#### [DOCUMENTO DI ORIGINE]
--*--

Lunedì 27 Febbraio James Joyce letto con l'orecchio

Musica Elettronica
Auditorium San Fedele, Via Hoepli 3a 27 Febbraio 2012 ore 20.30, 5€ prevendita in Auditorium via Hoepli 3a
testo/musica
READING

SYD BARRETT (1946-2006)    
Golden Hair 1969
con video originale di Luca Sabbioni

CARMELO BENE (1937-2002)    
Intervista video

EDOARDO SANGUINETI (1930-2010)    
Intervista video

MARY ELLEN BUTE (1937-2002)    
Passages from Finnegan’s Wake (1965-1967)

DRAMMAFONIA DELL'ASCOLTO

LUCIANO BERIO (1925-2003)    
Thema (Omaggio a Joyce) 1958

TREVOR WISHART (1946)
Vox 5 1986

FRANCESCO MARIA PARADISO (1960)    
- Hyper-sequence 14.5*, 2008
per elettronica 8' - (Omaggio a Luciano Berio)

- Unexspected Word-Space *
Drammafonia per voce femminile e interazioni digitali in tempo diretto su testo di “Anna Livia Plurabella” passi di Finnegan's Wake tradotti in italiano da James Joyce e Nino Frank
Prima esecuzione assoluta

Presenta Silvano Petrosino

Tony Corrente, tecnico luci e sala

Elettronica: AGON *
Giorgio Sancristoforo, programmazione e sound design
Massimo Marchi, regia del suono

Francesco Maria Paradiso, esecuzione ed interazioni elettroniche live, regia del suono
Adele Pellegatta, voce

Prevendita in Auditorium (via Hoepli 3a)
Informazioni: Tel. 02 86352231    
sanfedelemusica@gmail.com

James Joyce letto con l'orecchio
La domanda presa da una frase di Giorgio Melchiorre stupisce, ma riassume un elemento implicito in gran parte della produzione letteraria di J. Joyce. Leggere Joyce con l’orecchio non è un paradosso ma la chiave di lettura delle varie proposte che si succederanno questa sera nel reading  e nella drammafonia. Al centro vi è l’oralità, la voce, il linguaggio, la scrittura parlante. Tuttavia, in Joyce, la scrittura non solo si legge ascoltandola ma il linguaggio si allarga a tal punto da coinvolgere tutte le dimensioni della persona umana, tutti i sensi, le esperienze esistenziali, la memoria, le interrelazioni, la storia. La scrittura di Joyce non si limita a raccontare o a evocare immagini e sonorità inedite, ma fa parlare tutta la persona, con tutto ciò che è e vive. Tutto l’uomo vibra con il suo essere nel linguaggio joyciano che include dalle profondità più nascoste dell’essere umano fino agli automatismi di linguaggio. Oltre che una riflessione sul fluire senza forma del tempo, oltre che un’immersione nella pura azione, l’opera joyciana è un’impressionante tentativo di rendere percettibile nella semplicità di una linea scritta la complessità dell’esperienza della vita.

--*--

#### [ATTIVITÀ DA SVOLGERE]
- 1) Puoi riportare alla lettera il passo del programma della serata compreso tra "SYD BARRETT (1946-2006)" e "EDOARDO SANGUINETI (1930-2010)", estremi inclusi?
- 2) Rispondi brevemente in base al programma della serata:
(a) Quanto costa il biglietto in prevendita?
(b) Chi presenta la serata?
(c) Chi ha tradotto in italiano i passi di Finnegan's Wake usati per "Unexspected Word-Space"?

#### [BLOCCO DI DATI]
--*--

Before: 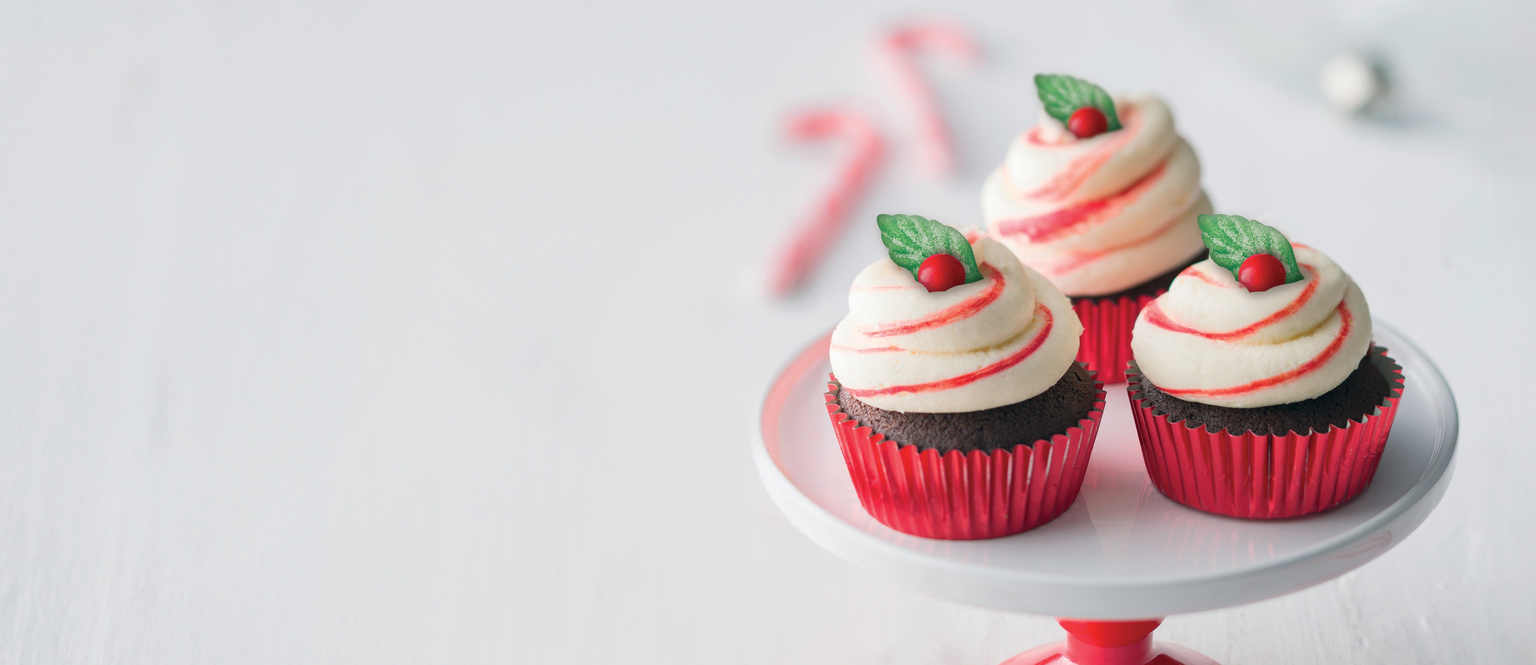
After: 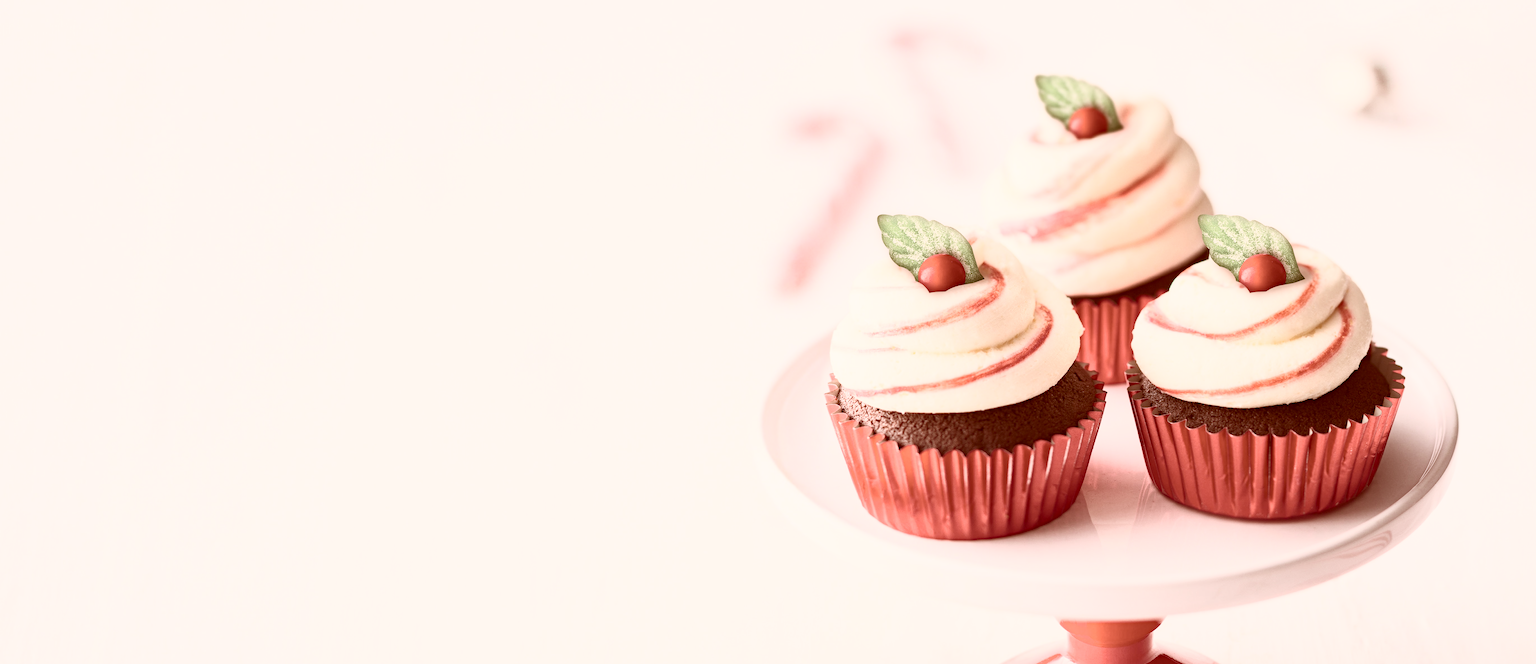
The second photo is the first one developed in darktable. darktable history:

--*--

#### [RISULTATI]
- 1)
SYD BARRETT (1946-2006)    
Golden Hair 1969
con video originale di Luca Sabbioni

CARMELO BENE (1937-2002)    
Intervista video

EDOARDO SANGUINETI (1930-2010)

- 2)
(a) 5€.
(b) Silvano Petrosino.
(c) James Joyce e Nino Frank.